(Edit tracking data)
= Beginning of Section =
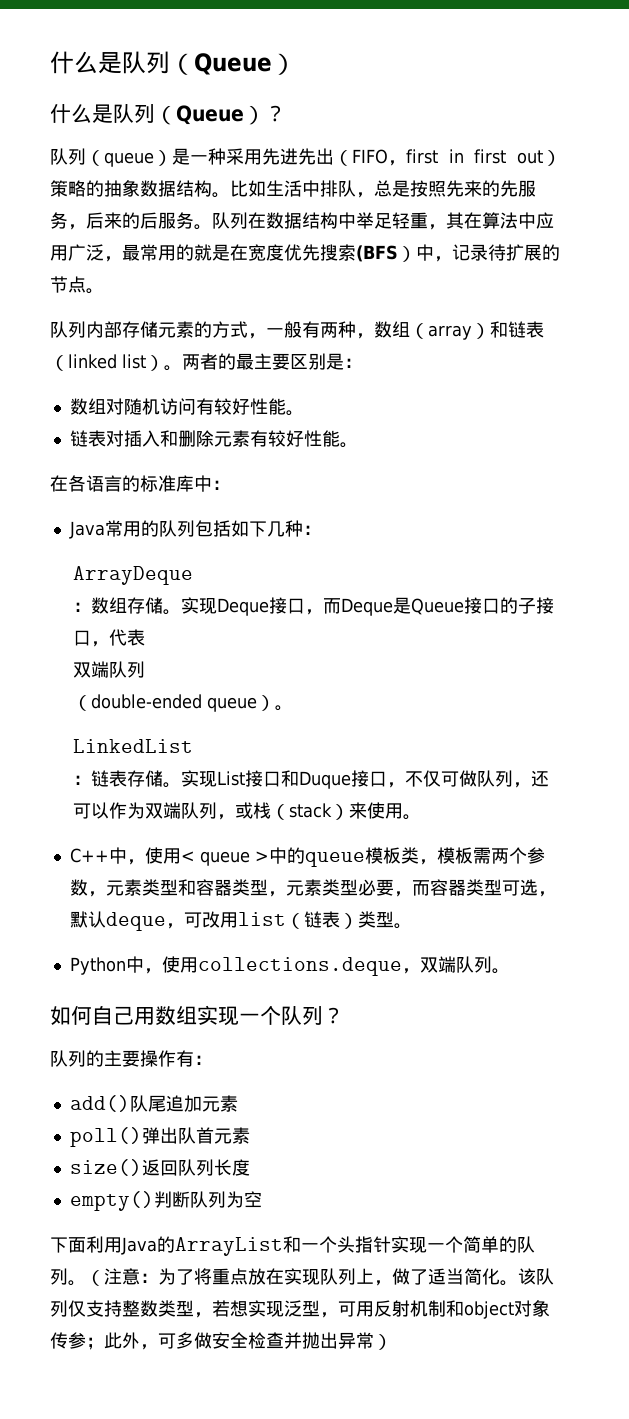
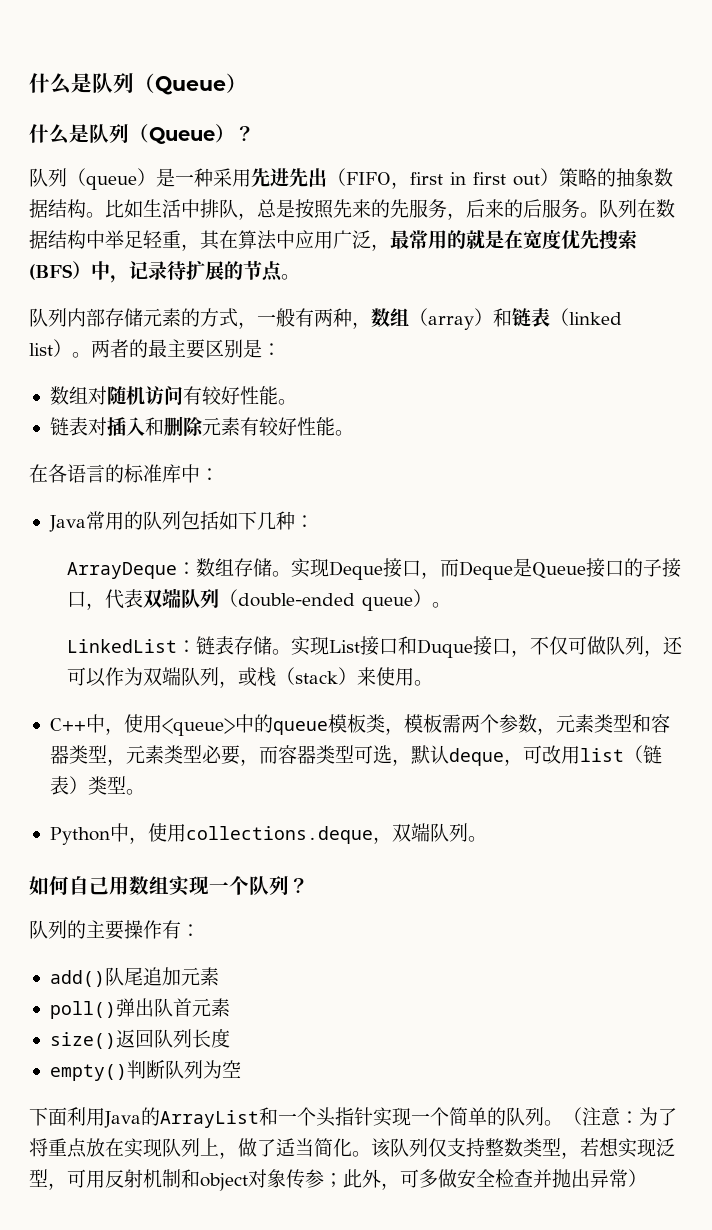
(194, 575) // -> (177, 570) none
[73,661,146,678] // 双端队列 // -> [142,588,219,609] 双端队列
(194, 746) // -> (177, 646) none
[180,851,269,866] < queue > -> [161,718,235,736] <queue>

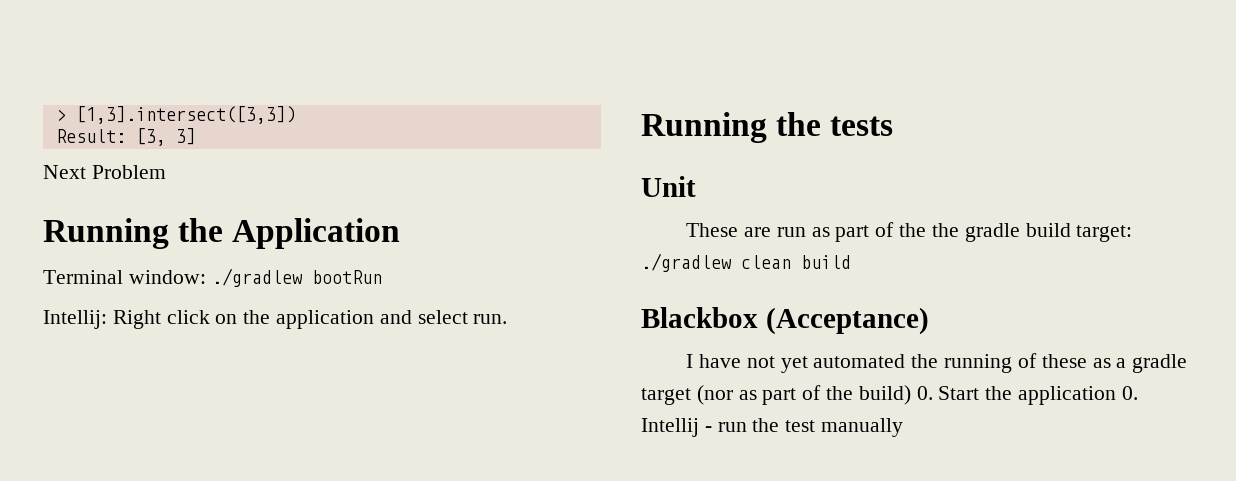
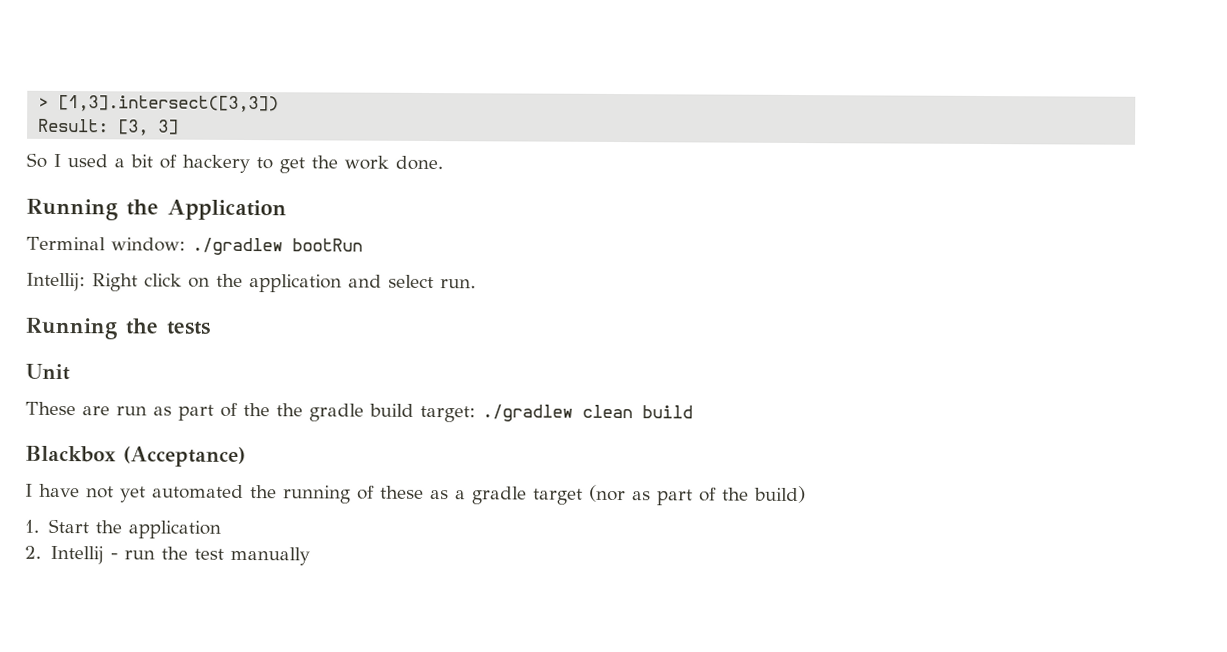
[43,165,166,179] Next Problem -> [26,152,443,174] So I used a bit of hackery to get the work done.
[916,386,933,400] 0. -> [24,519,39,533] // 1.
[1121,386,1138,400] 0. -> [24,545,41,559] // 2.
= End of Section =
= Beginning of Section =
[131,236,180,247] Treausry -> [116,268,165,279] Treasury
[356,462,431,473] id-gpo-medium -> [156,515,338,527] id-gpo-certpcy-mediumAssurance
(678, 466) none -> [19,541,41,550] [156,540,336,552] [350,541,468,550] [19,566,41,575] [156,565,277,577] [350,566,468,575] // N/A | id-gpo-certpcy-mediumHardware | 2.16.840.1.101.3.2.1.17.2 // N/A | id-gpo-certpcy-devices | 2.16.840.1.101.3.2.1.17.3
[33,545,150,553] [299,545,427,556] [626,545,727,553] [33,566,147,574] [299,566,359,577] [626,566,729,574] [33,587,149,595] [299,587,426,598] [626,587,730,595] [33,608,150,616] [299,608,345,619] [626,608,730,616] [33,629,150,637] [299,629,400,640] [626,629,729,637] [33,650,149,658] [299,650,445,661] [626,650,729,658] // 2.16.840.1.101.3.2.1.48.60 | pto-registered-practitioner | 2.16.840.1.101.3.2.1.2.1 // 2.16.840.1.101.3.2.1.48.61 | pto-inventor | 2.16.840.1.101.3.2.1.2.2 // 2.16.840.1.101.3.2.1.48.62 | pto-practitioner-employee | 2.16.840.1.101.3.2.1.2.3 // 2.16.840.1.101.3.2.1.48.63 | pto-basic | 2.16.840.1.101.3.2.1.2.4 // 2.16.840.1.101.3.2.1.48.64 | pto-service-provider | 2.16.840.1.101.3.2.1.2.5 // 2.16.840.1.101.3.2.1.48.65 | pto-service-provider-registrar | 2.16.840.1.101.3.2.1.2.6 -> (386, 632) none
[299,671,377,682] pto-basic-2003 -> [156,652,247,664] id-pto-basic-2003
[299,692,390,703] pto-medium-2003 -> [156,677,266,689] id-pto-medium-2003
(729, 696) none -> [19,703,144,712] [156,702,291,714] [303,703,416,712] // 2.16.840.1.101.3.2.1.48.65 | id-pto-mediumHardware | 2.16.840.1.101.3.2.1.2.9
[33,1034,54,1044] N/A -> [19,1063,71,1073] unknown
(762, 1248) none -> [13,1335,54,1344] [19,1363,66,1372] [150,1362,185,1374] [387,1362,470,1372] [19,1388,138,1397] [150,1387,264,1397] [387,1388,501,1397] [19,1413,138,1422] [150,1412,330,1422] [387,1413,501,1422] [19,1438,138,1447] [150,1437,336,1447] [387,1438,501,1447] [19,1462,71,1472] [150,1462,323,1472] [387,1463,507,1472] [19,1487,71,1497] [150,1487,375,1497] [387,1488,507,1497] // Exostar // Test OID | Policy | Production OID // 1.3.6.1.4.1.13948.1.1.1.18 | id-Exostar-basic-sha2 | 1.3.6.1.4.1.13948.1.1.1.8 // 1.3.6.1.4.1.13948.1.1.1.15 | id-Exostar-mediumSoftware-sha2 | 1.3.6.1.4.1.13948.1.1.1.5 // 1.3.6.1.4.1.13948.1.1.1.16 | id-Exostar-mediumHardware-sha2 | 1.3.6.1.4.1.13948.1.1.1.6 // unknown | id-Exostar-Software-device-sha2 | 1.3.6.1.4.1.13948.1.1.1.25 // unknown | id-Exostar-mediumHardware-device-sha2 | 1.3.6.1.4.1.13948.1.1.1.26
= End of Section =
Each line in the entries above, starting at the line with "[131,236,180,247] Treausry ->" and ending at the line with "(678, 466) none", is to be printed exactly, and only those lines.

*Output of the exercise*.
[131,236,180,247] Treausry -> [116,268,165,279] Treasury
[356,462,431,473] id-gpo-medium -> [156,515,338,527] id-gpo-certpcy-mediumAssurance
(678, 466) none -> [19,541,41,550] [156,540,336,552] [350,541,468,550] [19,566,41,575] [156,565,277,577] [350,566,468,575] // N/A | id-gpo-certpcy-mediumHardware | 2.16.840.1.101.3.2.1.17.2 // N/A | id-gpo-certpcy-devices | 2.16.840.1.101.3.2.1.17.3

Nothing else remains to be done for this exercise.